If you'd rather read this as slides, the deck version is here: DNS Search Panel slide deck (PDF). Same arc as the post, fewer words per page.

What's Next#

The DNS search panel is additive on a read-only endpoint. If usage shows the substring grain is wrong (too noisy or too narrow), I can swap to eTLD+1 substring as the default without changing the API or the table. Sparkline can be cut without touching the row schema. The point of the read-only mode is exactly this: ship a feature, watch real usage on a real LAN, iterate cheaply. The architecture is doing what it was designed to do.

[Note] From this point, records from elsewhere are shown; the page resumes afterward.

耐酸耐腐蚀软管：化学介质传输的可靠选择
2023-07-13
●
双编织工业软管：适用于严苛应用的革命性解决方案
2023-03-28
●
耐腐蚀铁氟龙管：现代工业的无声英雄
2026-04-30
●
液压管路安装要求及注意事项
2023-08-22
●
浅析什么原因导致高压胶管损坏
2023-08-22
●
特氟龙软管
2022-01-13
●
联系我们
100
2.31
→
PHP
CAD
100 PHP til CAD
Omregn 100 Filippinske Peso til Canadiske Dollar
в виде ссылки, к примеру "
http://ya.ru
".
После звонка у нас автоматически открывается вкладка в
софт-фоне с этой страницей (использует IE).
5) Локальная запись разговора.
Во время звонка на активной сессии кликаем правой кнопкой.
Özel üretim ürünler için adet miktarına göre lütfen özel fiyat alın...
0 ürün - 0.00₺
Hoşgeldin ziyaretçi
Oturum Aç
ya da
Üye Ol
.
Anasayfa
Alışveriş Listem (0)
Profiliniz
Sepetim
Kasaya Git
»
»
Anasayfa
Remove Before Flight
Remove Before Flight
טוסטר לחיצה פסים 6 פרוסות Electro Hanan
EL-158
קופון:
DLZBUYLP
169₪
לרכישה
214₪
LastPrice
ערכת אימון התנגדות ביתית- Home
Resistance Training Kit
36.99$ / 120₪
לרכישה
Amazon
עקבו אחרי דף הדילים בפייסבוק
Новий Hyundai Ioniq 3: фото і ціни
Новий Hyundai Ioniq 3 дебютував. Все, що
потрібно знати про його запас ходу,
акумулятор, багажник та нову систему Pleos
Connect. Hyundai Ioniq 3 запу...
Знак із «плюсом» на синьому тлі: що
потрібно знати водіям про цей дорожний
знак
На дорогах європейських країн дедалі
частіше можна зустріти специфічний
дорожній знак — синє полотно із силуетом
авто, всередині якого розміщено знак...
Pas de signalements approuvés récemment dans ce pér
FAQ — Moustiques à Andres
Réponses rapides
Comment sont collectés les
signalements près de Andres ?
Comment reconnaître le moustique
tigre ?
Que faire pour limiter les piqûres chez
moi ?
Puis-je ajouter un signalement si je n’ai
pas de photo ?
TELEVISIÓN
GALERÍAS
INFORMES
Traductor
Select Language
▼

The dashboard tells the truth about my LAN. The search panel makes the truth queryable. If you've followed this thread from Phase 1 through Phase 1.1, the through-line is the same one it's always been: every post is one more reusable primitive on top of the last. Phase 1.1's primitive was the in-session prod smoke. This session's primitive is the brainstorming-decisions workflow turned into a five-decision API surface in fifteen minutes. The real lesson is the cold open: a SIEM you can't search is an archive. Build the search before someone asks why they can't find what they're looking for.